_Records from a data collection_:
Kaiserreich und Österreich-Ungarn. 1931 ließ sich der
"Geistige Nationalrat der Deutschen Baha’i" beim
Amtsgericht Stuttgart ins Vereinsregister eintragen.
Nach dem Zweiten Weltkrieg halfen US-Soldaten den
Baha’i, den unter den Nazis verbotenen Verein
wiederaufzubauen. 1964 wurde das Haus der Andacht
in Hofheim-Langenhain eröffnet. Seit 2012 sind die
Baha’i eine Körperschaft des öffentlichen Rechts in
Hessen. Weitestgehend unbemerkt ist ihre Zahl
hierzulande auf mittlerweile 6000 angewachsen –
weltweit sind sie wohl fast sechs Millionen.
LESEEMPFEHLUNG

_Assignment_:
I'd like all of the entries written out again exactly as they appear above.

_Answer box_:
Kaiserreich und Österreich-Ungarn. 1931 ließ sich der
"Geistige Nationalrat der Deutschen Baha’i" beim
Amtsgericht Stuttgart ins Vereinsregister eintragen.
Nach dem Zweiten Weltkrieg halfen US-Soldaten den
Baha’i, den unter den Nazis verbotenen Verein
wiederaufzubauen. 1964 wurde das Haus der Andacht
in Hofheim-Langenhain eröffnet. Seit 2012 sind die
Baha’i eine Körperschaft des öffentlichen Rechts in
Hessen. Weitestgehend unbemerkt ist ihre Zahl
hierzulande auf mittlerweile 6000 angewachsen –
weltweit sind sie wohl fast sechs Millionen.
LESEEMPFEHLUNG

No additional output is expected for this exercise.